Target Says Stolen PIN Data Is ‘Strongly Encrypted’

A day after denying a report that PIN data was stolen during a pre-holiday security breach that affected some 40 million customers, Target confirmed Friday that the data had indeed been “removed.”

target-filephoto

File photo. (Credit: CNN)

Reuters had reported Thursday that personal identification numbers were stolen amid a hack that compromised information for those that used credit or debit cards during the period from Nov. 27 to Dec. 15.

Up to 40 million cards could have been affected.

A Target spokeswoman had told Reuters in a story published Thursday that “no unencrypted PIN data was accessed” and there was no evidence that PIN data has been “compromised,” confirming only that some encrypted data was stolen.

Then, on Friday, the Minneapolis-based retailer issued a statement confirming PINs were stolen, but seeking to downplay the impact.

Below is the statement in full:

Our investigation into the data breach incident is continuing and ongoing. While we are still in the early stages of this criminal and forensic investigation, we continue to be committed to sharing the facts as they are confirmed.

While we previously shared that encrypted data was obtained, this morning through additional forensics work we were able to confirm that strongly encrypted PIN data was removed. We remain confident that PIN numbers are safe and secure. The PIN information was fully encrypted at the keypad, remained encrypted within our system, and remained encrypted when it was removed from our systems.

To help explain this, we want to provide more context on how the encryption process works. When a guest uses a debit card in our stores and enters a PIN, the PIN is encrypted at the keypad with what is known as Triple DES. Triple DES encryption is a highly secure encryption standard used broadly throughout the U.S.  

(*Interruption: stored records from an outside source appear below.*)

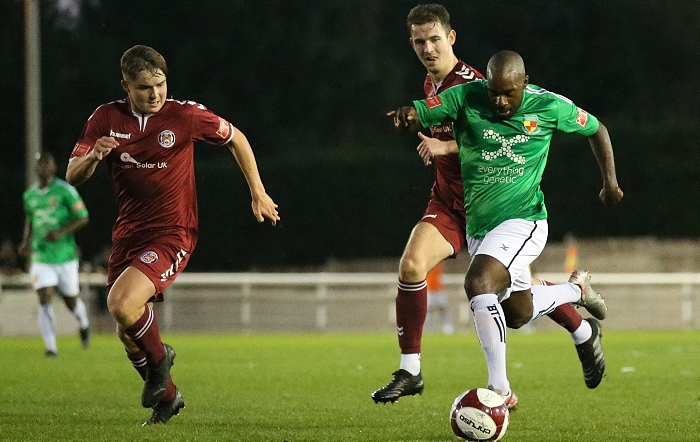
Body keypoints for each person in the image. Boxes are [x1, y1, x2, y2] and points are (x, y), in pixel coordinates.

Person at [372, 4, 609, 406]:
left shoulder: (479, 85)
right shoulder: (432, 86)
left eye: (434, 39)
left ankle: (570, 336)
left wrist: (443, 144)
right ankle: (410, 370)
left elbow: (497, 135)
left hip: (501, 206)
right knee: (414, 266)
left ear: (451, 38)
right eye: (418, 42)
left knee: (511, 301)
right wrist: (410, 116)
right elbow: (432, 116)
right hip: (452, 203)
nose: (427, 48)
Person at [66, 45, 280, 426]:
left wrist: (258, 192)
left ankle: (161, 359)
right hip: (128, 234)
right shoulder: (105, 118)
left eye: (160, 84)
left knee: (121, 303)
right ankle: (167, 397)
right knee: (126, 332)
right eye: (145, 87)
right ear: (126, 86)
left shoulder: (185, 115)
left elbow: (236, 138)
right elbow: (73, 175)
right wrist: (93, 157)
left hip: (173, 233)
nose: (155, 94)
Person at [19, 151, 91, 357]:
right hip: (41, 256)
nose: (43, 168)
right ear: (36, 169)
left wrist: (61, 232)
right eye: (39, 164)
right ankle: (51, 347)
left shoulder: (65, 190)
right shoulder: (30, 195)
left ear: (53, 168)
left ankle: (83, 322)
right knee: (44, 296)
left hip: (65, 255)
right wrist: (26, 242)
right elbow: (30, 222)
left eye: (46, 164)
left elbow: (82, 217)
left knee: (70, 299)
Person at [424, 262, 454, 334]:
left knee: (443, 309)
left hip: (438, 289)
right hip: (429, 289)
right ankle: (429, 329)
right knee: (428, 311)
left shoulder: (437, 262)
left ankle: (447, 328)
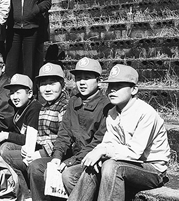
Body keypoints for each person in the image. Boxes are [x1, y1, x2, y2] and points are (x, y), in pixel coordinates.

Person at [68, 64, 171, 201]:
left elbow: (135, 153)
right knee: (77, 171)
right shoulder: (112, 112)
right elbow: (108, 142)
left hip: (151, 169)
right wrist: (100, 151)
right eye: (110, 86)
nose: (112, 90)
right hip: (123, 163)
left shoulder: (145, 113)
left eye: (119, 86)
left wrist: (104, 152)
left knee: (111, 166)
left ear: (133, 89)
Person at [28, 57, 112, 200]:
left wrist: (70, 161)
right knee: (37, 167)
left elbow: (98, 142)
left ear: (98, 80)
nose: (82, 82)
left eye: (87, 78)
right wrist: (57, 156)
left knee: (67, 174)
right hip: (73, 156)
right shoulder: (74, 101)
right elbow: (64, 132)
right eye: (78, 78)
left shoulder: (106, 106)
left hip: (92, 160)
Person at [3, 63, 68, 198]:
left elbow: (64, 138)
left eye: (52, 84)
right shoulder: (44, 107)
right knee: (7, 156)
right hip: (43, 150)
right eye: (43, 84)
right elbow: (41, 135)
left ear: (63, 85)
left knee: (35, 165)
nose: (47, 89)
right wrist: (28, 148)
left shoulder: (64, 107)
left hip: (61, 154)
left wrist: (39, 153)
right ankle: (25, 195)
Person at [5, 0, 51, 80]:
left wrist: (34, 10)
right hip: (13, 28)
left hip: (32, 28)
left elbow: (46, 1)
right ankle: (9, 92)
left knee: (29, 63)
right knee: (11, 63)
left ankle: (30, 91)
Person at [0, 73, 42, 156]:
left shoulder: (35, 108)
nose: (14, 97)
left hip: (34, 149)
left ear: (29, 94)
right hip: (23, 144)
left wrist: (7, 135)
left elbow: (31, 139)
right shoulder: (19, 107)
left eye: (18, 92)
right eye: (11, 93)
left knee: (6, 147)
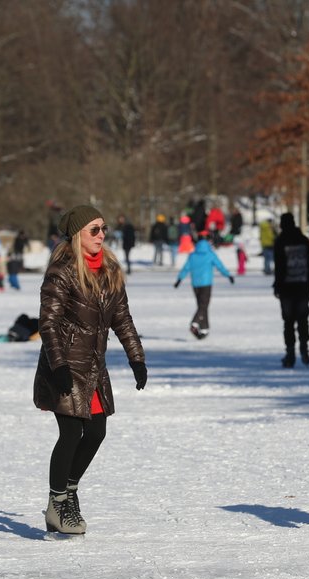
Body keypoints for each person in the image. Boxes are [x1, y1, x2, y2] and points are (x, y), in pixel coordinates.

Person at [33, 205, 146, 536]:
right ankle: (58, 504)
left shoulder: (109, 269)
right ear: (77, 234)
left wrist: (136, 358)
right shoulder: (63, 271)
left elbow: (122, 318)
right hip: (65, 366)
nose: (101, 235)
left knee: (96, 432)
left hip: (94, 367)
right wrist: (59, 365)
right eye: (93, 230)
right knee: (70, 433)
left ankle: (68, 492)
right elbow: (48, 323)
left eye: (103, 229)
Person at [174, 231, 234, 339]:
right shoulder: (210, 254)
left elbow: (186, 268)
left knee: (201, 306)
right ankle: (195, 323)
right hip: (206, 283)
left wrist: (179, 279)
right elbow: (219, 266)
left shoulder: (193, 254)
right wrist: (228, 275)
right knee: (203, 306)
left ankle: (204, 329)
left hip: (195, 284)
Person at [273, 213, 309, 367]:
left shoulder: (280, 241)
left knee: (288, 321)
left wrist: (277, 286)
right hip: (303, 286)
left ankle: (290, 353)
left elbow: (279, 267)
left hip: (287, 288)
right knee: (303, 319)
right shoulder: (304, 240)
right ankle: (304, 347)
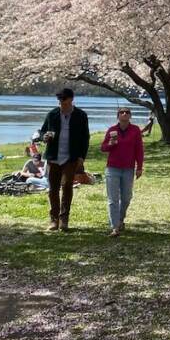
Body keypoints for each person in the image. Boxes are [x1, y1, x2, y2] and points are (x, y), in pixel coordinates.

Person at [37, 88, 90, 232]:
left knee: (67, 186)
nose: (62, 103)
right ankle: (54, 220)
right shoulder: (52, 114)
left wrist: (81, 157)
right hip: (54, 157)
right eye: (59, 100)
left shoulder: (80, 115)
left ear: (71, 99)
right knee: (53, 189)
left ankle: (64, 219)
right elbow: (41, 131)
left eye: (64, 100)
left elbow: (85, 137)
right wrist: (44, 137)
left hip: (71, 157)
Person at [100, 107, 145, 237]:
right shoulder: (112, 130)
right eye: (122, 112)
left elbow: (139, 149)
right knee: (113, 199)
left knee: (126, 197)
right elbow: (103, 148)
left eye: (127, 112)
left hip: (128, 169)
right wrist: (111, 143)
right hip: (112, 168)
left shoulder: (135, 130)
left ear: (130, 116)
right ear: (118, 116)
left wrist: (140, 167)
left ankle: (120, 219)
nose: (124, 114)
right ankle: (114, 227)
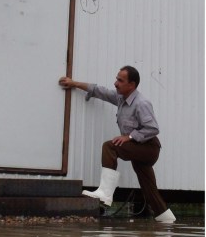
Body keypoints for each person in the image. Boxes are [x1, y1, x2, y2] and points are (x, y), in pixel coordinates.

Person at [58, 66, 175, 223]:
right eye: (116, 79)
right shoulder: (121, 98)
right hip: (139, 149)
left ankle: (105, 193)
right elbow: (100, 91)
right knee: (149, 189)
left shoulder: (141, 103)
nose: (115, 83)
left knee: (110, 146)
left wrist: (129, 136)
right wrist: (74, 83)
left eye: (120, 80)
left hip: (149, 148)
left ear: (131, 85)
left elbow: (153, 128)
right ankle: (168, 222)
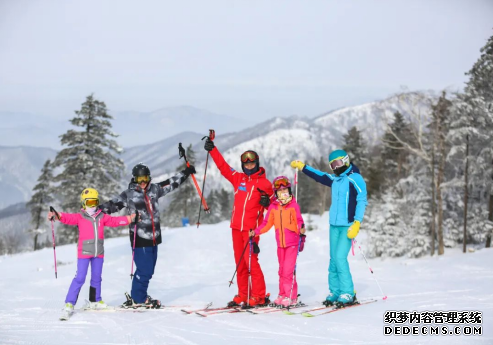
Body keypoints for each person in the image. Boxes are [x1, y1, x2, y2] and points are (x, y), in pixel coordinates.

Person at [99, 162, 195, 308]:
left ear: (149, 178)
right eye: (139, 179)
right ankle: (138, 298)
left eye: (145, 178)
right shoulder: (129, 195)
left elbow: (171, 183)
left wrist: (186, 172)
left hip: (154, 237)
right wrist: (95, 210)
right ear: (134, 179)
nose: (142, 182)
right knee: (145, 269)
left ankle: (140, 295)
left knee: (149, 271)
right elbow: (112, 205)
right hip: (140, 237)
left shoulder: (154, 190)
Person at [291, 149, 367, 306]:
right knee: (333, 260)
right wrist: (303, 167)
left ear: (345, 161)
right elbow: (319, 176)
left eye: (338, 163)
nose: (335, 167)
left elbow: (362, 200)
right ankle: (335, 291)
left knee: (340, 258)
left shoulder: (355, 178)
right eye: (332, 165)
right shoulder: (335, 180)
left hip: (348, 226)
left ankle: (348, 292)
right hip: (334, 226)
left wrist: (357, 222)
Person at [204, 138, 273, 307]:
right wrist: (213, 150)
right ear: (243, 165)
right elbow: (223, 167)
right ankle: (244, 294)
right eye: (246, 164)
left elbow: (275, 207)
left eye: (252, 164)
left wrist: (268, 203)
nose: (249, 167)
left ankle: (259, 296)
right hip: (236, 228)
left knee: (252, 263)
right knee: (240, 263)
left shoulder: (265, 184)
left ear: (257, 164)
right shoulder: (238, 179)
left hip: (251, 230)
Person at [48, 188, 137, 314]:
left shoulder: (102, 216)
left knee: (96, 278)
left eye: (95, 202)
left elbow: (115, 221)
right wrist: (56, 216)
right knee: (80, 278)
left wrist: (130, 218)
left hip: (98, 253)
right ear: (84, 203)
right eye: (89, 203)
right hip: (84, 253)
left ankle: (95, 300)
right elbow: (67, 218)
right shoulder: (79, 217)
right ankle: (69, 303)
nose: (93, 206)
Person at [249, 176, 306, 307]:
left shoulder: (293, 205)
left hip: (292, 243)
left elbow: (299, 220)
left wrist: (300, 228)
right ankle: (282, 294)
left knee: (288, 271)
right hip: (280, 245)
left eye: (285, 191)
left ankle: (291, 296)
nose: (283, 195)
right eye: (280, 192)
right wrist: (256, 232)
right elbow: (266, 224)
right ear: (276, 194)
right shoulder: (273, 207)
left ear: (290, 191)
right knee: (281, 271)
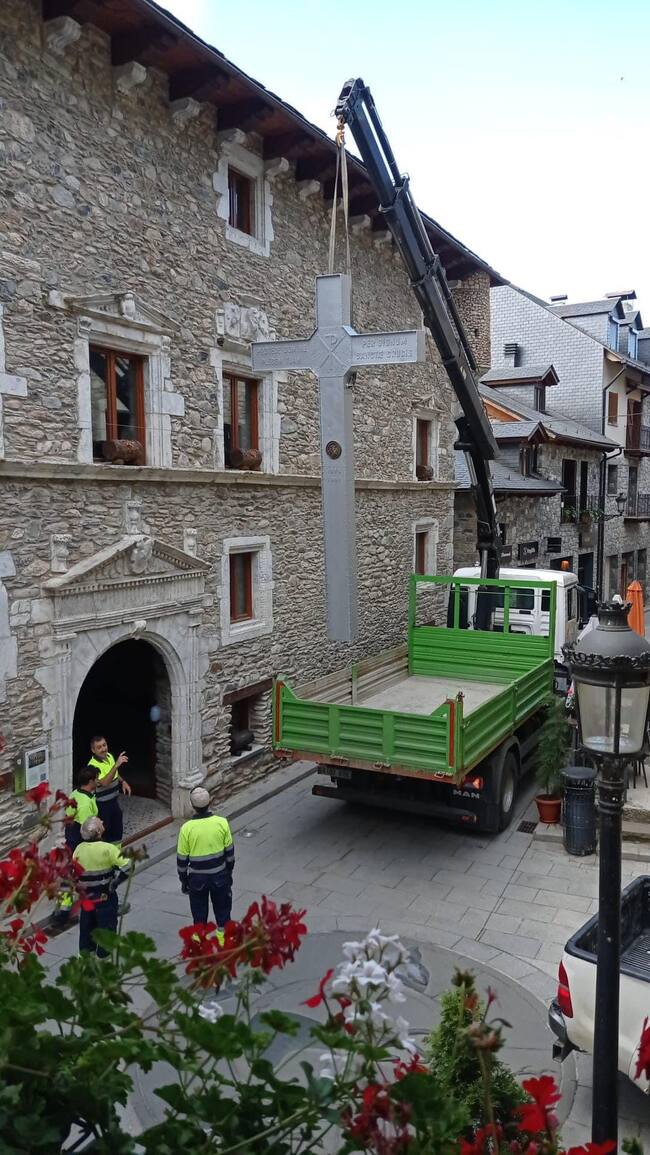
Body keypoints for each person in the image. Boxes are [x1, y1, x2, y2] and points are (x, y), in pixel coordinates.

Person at [177, 787, 235, 930]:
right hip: (220, 876)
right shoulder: (222, 823)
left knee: (199, 917)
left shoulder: (186, 828)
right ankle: (225, 944)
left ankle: (201, 948)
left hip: (197, 880)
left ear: (192, 805)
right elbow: (230, 855)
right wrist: (228, 873)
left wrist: (184, 880)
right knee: (223, 915)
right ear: (209, 802)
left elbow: (182, 860)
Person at [73, 816, 132, 956]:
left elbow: (73, 873)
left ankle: (87, 951)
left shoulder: (78, 850)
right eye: (101, 823)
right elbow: (128, 866)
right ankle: (104, 954)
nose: (103, 822)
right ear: (99, 832)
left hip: (86, 898)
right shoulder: (108, 849)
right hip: (105, 897)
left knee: (87, 926)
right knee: (107, 926)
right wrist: (116, 882)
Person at [88, 735, 131, 845]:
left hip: (113, 801)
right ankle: (106, 858)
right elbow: (104, 783)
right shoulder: (92, 766)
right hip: (102, 805)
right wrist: (116, 765)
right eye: (99, 747)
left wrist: (123, 781)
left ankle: (116, 856)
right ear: (93, 750)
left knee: (117, 830)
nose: (103, 749)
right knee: (104, 833)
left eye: (104, 745)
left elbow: (114, 774)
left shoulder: (109, 756)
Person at [64, 767, 99, 852]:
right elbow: (87, 828)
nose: (99, 780)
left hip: (71, 831)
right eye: (97, 778)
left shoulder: (75, 793)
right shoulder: (85, 804)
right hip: (78, 836)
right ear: (91, 781)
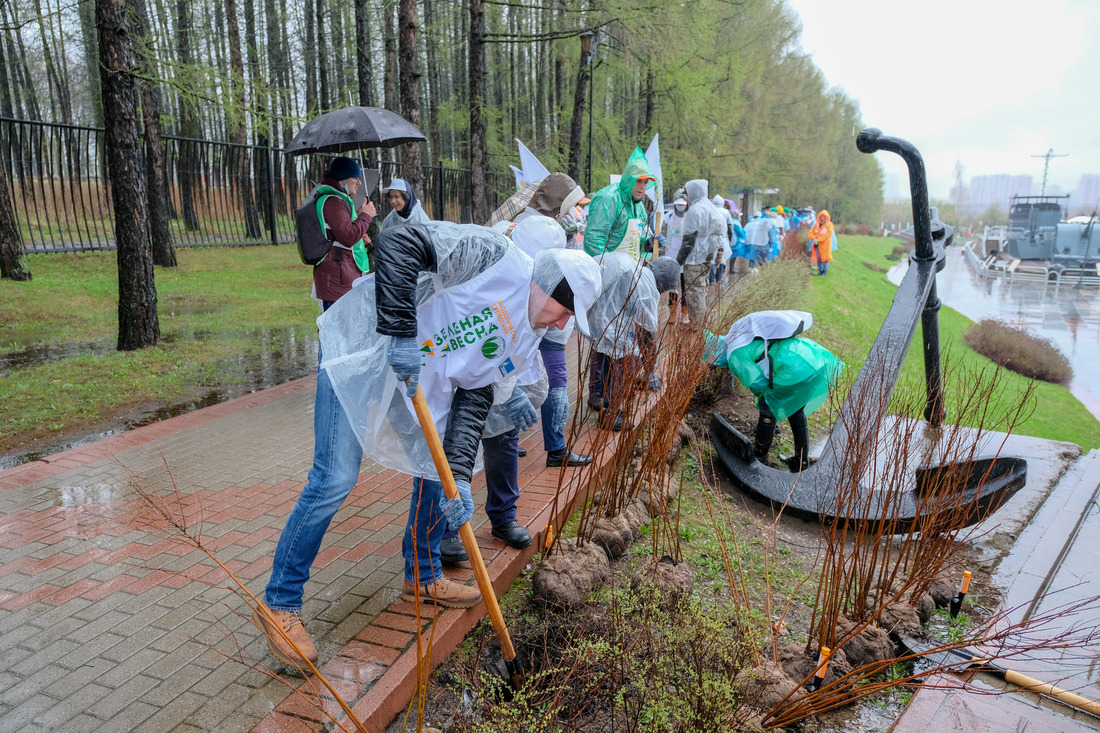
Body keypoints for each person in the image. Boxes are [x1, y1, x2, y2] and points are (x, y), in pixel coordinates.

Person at [254, 221, 601, 668]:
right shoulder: (493, 256)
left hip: (419, 385)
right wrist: (399, 333)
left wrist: (457, 474)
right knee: (335, 476)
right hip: (370, 346)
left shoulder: (526, 337)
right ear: (547, 285)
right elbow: (399, 240)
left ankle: (423, 575)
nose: (564, 322)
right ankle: (280, 601)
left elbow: (472, 403)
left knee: (436, 475)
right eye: (565, 309)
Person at [706, 310, 843, 472]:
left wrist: (769, 414)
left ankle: (759, 455)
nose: (716, 367)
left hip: (793, 367)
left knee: (768, 404)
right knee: (795, 410)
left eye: (713, 364)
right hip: (806, 357)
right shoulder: (737, 340)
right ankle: (801, 461)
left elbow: (758, 385)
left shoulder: (734, 355)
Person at [586, 255, 680, 431]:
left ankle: (596, 395)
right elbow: (646, 335)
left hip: (594, 310)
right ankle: (612, 414)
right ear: (665, 284)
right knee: (626, 357)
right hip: (607, 317)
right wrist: (649, 369)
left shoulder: (639, 272)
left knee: (601, 347)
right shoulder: (649, 289)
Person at [313, 157, 377, 300]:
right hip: (338, 276)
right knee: (341, 321)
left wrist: (360, 238)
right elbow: (347, 237)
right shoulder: (333, 201)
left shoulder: (337, 198)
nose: (359, 183)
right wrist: (366, 215)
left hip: (340, 272)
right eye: (355, 178)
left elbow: (340, 232)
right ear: (342, 179)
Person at [583, 146, 656, 259]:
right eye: (639, 181)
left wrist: (648, 244)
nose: (642, 186)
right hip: (608, 270)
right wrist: (608, 266)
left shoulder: (639, 207)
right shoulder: (608, 199)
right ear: (629, 179)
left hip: (631, 269)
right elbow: (594, 239)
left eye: (646, 182)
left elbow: (637, 240)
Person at [676, 179, 723, 326]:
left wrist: (679, 260)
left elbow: (689, 240)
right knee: (701, 289)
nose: (685, 197)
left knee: (693, 291)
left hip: (694, 257)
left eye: (687, 194)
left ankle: (697, 325)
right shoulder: (710, 208)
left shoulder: (695, 211)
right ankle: (699, 322)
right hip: (706, 256)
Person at [663, 197, 689, 324]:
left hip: (686, 256)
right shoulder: (668, 217)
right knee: (673, 287)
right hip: (671, 255)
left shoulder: (689, 217)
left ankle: (684, 315)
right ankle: (672, 314)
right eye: (678, 204)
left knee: (685, 288)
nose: (680, 207)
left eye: (682, 204)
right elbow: (662, 232)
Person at [808, 209, 835, 276]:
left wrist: (818, 239)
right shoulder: (816, 225)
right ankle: (820, 271)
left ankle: (824, 272)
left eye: (824, 217)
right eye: (821, 216)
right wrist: (814, 239)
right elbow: (810, 233)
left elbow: (828, 234)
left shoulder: (829, 225)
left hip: (825, 245)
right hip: (817, 245)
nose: (822, 218)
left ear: (826, 217)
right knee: (819, 259)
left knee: (825, 259)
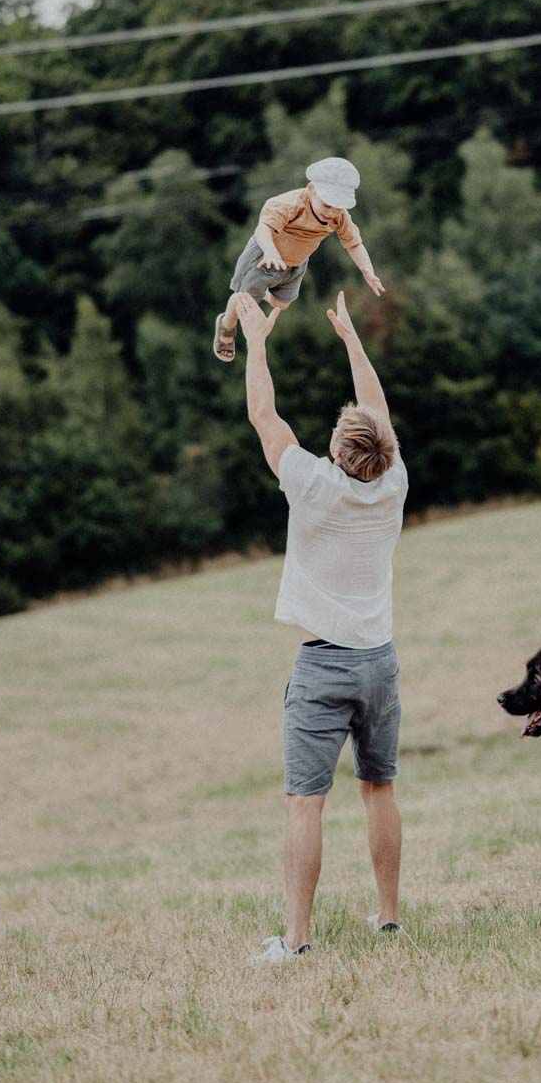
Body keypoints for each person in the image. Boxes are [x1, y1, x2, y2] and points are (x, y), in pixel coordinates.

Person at [234, 286, 409, 964]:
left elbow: (261, 412)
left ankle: (298, 942)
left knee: (305, 804)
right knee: (379, 788)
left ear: (338, 447)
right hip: (379, 663)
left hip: (323, 666)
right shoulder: (392, 485)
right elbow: (380, 417)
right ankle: (388, 920)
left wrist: (256, 337)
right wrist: (349, 339)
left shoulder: (309, 481)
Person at [214, 156, 385, 362]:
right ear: (311, 188)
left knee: (281, 304)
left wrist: (367, 270)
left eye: (338, 207)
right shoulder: (288, 204)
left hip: (296, 263)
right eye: (327, 204)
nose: (332, 213)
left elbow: (354, 244)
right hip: (264, 257)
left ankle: (264, 293)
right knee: (245, 301)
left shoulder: (340, 216)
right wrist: (270, 252)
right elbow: (263, 229)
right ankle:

Target does not have access to nor does it store the encryption key within our system. The PIN information is encrypted within Target’s systems and can only be decrypted when it is received by our external, independent payment processor. What this means is that the “key” necessary to decrypt that data has never existed within Target’s system and could not have been taken during this incident.

The most important thing for our guests to know is that their debit card accounts have not been compromised due to the encrypted PIN numbers being taken.

Target created a web page for customers to get information about the breach to ensure that customers were getting correct information directly from the retailer and would not be subject to phishing scams.

The U.S. Secret Service and the Department of Justice are investigating the breach.

Target and banks have assured customers they will not be responsible for fraudulent activity on their accounts, but advised those affected to closely monitor purchases on their account statements.

The nation’s third-largest retailer, Target faces multiple class-action lawsuits over the hack.